Brasil já tem mais idosos do que jovens: é hora de falar de previdência

Entenda como montar uma carteira previdenciária (Foto: Pexels)

Entre 2000 e 2023, o Brasil passou por uma transformação significativa em sua demografia, marcada pelo aumento expressivo da população idosa. De acordo com dados divulgados pelo Instituto Brasileiro de Geografia e Estatística (IBGE), a proporção de pessoas com 60 anos ou mais quase dobrou nesse período, saltando de 8,7% para 15,6%. Esse crescimento reflete um processo de envelhecimento populacional que tem se intensificado ao longo das últimas décadas, trazendo implicações profundas para diversos aspectos da sociedade, desde a estrutura familiar até a economia.

Em 2023, pela primeira vez na história, a população idosa superou a faixa etária de 15 a 24 anos, que agora representa 14,8% do total. Essa inversão demográfica evidencia uma mudança significativa no perfil etário do país, onde a faixa jovem, que vinha dominando a pirâmide populacional nas últimas décadas, começa a ceder espaço para uma população cada vez mais envelhecida.

A distribuição atual da população brasileira por faixa etária reflete essa mudança: 20,1% das pessoas têm entre 0 e 14 anos; 14,8% estão na faixa dos 15 aos 24 anos; 23,3% têm entre 25 e 39 anos; 26,2% estão na faixa de 40 a 59 anos; e 15,6% têm 60 anos ou mais. Essa nova configuração etária traz à tona questões importantes sobre o futuro do país, especialmente em relação à sustentabilidade da Previdência Social e ao planejamento de políticas públicas voltadas para o bem-estar da população idosa.

As projeções do IBGE indicam que essa tendência de envelhecimento deve se acentuar nas próximas décadas. Em 2046, a faixa etária acima de 60 anos será a maior do país, representando 28% da população. Até 2070, esse percentual deve chegar a 37,8%, o que significa que mais de um terço dos brasileiros será idoso. A idade média da população, que era de 34,8 anos em 2023, está projetada para atingir 51,2 anos até 2070, evidenciando uma mudança estrutural na composição etária do Brasil.

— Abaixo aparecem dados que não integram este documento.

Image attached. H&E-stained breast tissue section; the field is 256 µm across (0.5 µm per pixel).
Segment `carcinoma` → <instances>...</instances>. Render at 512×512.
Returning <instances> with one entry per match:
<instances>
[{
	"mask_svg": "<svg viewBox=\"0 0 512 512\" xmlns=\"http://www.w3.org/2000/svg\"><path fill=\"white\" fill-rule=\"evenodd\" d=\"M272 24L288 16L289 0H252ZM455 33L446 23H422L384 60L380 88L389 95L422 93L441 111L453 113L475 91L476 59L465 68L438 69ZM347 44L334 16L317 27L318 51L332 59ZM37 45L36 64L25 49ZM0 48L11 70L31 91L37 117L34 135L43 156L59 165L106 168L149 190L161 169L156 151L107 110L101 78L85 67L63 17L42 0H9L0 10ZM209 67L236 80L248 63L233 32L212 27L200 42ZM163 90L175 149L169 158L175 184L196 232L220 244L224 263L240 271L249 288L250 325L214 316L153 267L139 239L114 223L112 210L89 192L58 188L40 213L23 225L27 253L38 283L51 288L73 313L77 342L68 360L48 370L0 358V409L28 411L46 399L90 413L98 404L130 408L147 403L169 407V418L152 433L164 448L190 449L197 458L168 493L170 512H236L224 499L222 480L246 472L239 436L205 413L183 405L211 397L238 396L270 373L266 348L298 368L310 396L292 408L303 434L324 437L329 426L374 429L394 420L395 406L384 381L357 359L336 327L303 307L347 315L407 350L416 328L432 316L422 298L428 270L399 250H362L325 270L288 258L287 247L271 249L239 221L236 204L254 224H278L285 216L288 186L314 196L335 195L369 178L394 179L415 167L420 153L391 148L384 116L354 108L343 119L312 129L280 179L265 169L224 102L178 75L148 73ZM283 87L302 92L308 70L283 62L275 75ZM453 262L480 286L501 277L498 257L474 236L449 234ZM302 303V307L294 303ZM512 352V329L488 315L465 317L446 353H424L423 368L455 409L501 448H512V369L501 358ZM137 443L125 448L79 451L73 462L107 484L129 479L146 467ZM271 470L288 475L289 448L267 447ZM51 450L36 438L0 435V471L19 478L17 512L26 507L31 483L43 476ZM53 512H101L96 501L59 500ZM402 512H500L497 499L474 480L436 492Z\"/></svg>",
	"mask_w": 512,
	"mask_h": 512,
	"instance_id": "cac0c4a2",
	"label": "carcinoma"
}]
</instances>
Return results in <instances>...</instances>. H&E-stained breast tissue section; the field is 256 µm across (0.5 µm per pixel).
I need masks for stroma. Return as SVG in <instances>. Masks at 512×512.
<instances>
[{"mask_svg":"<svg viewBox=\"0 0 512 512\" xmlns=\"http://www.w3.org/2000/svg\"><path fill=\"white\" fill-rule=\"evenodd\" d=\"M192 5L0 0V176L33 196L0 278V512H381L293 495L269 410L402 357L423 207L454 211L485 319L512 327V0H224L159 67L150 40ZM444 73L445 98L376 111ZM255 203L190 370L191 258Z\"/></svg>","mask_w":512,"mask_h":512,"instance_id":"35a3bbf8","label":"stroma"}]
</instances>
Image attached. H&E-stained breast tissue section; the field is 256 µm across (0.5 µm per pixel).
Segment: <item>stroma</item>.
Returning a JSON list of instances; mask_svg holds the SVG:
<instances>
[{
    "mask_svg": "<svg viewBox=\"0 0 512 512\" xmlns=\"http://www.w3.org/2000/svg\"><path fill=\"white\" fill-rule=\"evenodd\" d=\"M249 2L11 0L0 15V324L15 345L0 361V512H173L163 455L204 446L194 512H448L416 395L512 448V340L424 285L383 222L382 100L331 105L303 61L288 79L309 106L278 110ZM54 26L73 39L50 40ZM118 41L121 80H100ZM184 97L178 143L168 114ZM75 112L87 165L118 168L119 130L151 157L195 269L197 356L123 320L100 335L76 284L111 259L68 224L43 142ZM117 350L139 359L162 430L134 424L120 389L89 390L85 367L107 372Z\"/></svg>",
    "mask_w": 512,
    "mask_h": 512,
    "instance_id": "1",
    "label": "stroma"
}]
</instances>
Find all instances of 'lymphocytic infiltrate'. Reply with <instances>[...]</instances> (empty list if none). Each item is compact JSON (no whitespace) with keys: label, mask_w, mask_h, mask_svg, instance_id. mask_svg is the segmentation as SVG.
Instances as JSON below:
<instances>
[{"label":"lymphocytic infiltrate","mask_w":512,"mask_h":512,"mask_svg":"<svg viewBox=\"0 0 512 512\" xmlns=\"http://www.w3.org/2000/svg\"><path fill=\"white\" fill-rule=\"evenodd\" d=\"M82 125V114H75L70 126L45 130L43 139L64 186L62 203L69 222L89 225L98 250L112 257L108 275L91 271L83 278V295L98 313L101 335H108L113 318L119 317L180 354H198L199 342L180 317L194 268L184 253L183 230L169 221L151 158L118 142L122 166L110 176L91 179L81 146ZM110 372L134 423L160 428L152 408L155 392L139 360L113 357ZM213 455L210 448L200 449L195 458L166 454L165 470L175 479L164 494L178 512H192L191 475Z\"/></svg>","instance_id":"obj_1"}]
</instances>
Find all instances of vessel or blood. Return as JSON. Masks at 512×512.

Esse envelhecimento populacional é impulsionado por dois fatores principais: a queda na taxa de fecundidade e o aumento da expectativa de vida. Entre 2000 e 2023, o número médio de filhos por mulher caiu de 2,32 para 1,57, abaixo do nível de reposição populacional, que é de 2,1 filhos por mulher. Ao mesmo tempo, a expectativa de vida ao nascer aumentou de 71,1 anos para 76,4 anos, com previsões de que alcance 83,9 anos até 2070. Essa combinação de menos nascimentos e maior longevidade está mudando a estrutura populacional do país e alterando as dinâmicas sociais e econômicas.

A redução no número de filhos por mulher é vista como o principal fator para a expectativa de diminuição da população brasileira a partir de 2042. Com menos pessoas em idade fértil, o país verá uma desaceleração no crescimento populacional, o que trará desafios tanto para o mercado de trabalho quanto para a manutenção dos sistemas de previdência e seguridade social.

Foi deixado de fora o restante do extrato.